Common Misconceptions

"Each o-series model is just a bigger version of the previous one." The models vary significantly in architecture and size. o3-mini and o4-mini are deliberately smaller and cheaper while often matching or exceeding their larger counterparts. The improvements came from better training recipes, more efficient reasoning policies, and improved reward models, not just more parameters.
"The o-series made GPT-4o obsolete." GPT-4o remains better suited for tasks that need fast, low-cost responses without deep reasoning. The o-series adds latency (seconds to minutes) and cost for its reasoning capabilities. For simple questions, chat, creative writing, or real-time applications, GPT-4o is often the better choice. OpenAI explicitly positioned the two families as complementary.
"o3 skipped o2 for technical reasons." OpenAI skipped the "o2" name reportedly to avoid trademark conflict with the British telecom company O2. It was a naming decision, not a technical one. There was no "o2" model that was developed and scrapped.
"Reasoning effort levels just limit the number of thinking tokens." While effort levels do affect the length of reasoning chains, they also influence the reasoning strategy itself. At low effort, the model uses more direct, heuristic-based reasoning. At high effort, it employs more systematic exploration, verification, and backtracking. The quality of reasoning changes, not just its quantity.

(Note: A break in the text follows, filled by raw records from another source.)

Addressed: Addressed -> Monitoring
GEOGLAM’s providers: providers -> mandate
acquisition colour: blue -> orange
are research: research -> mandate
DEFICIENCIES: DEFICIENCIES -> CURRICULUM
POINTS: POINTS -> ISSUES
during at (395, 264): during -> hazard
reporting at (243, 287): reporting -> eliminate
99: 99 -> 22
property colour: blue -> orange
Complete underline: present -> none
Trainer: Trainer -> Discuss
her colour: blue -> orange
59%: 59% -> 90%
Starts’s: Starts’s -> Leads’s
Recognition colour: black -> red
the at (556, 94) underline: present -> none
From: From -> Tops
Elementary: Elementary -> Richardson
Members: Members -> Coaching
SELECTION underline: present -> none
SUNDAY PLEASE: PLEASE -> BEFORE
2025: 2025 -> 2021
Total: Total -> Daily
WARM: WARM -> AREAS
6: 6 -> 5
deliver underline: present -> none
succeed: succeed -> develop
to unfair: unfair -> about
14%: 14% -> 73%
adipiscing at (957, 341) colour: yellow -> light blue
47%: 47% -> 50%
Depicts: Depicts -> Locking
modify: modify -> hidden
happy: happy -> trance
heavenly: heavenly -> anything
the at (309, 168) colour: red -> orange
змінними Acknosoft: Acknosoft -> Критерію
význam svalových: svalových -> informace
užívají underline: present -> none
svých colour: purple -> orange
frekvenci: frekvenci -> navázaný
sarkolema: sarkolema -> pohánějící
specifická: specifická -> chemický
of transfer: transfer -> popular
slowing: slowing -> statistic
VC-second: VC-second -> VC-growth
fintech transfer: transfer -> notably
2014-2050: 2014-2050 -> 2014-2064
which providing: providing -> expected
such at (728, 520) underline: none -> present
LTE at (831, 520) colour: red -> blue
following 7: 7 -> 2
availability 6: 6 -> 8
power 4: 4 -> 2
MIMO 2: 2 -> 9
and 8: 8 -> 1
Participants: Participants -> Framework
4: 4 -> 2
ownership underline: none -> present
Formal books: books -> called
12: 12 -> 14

Connections to Other Concepts

The o-series built on the foundation established in 01-openai-o1.md and competed directly with 03-deepseek-r1.md, which matched o1 at a fraction of the cost. The theoretical underpinning of why inference scaling works is covered in 04-test-time-compute-scaling.md. Hybrid models that blend reasoning on demand, like Claude 3.7, are discussed in 06-hybrid-thinking-models.md. The eventual GPT-5 release, which integrated reasoning capabilities into the GPT line, is covered in 02-gpt-5.md. The broader paradigm shift in how reasoning is trained is chronicled in 05-the-reasoning-paradigm-shift.md.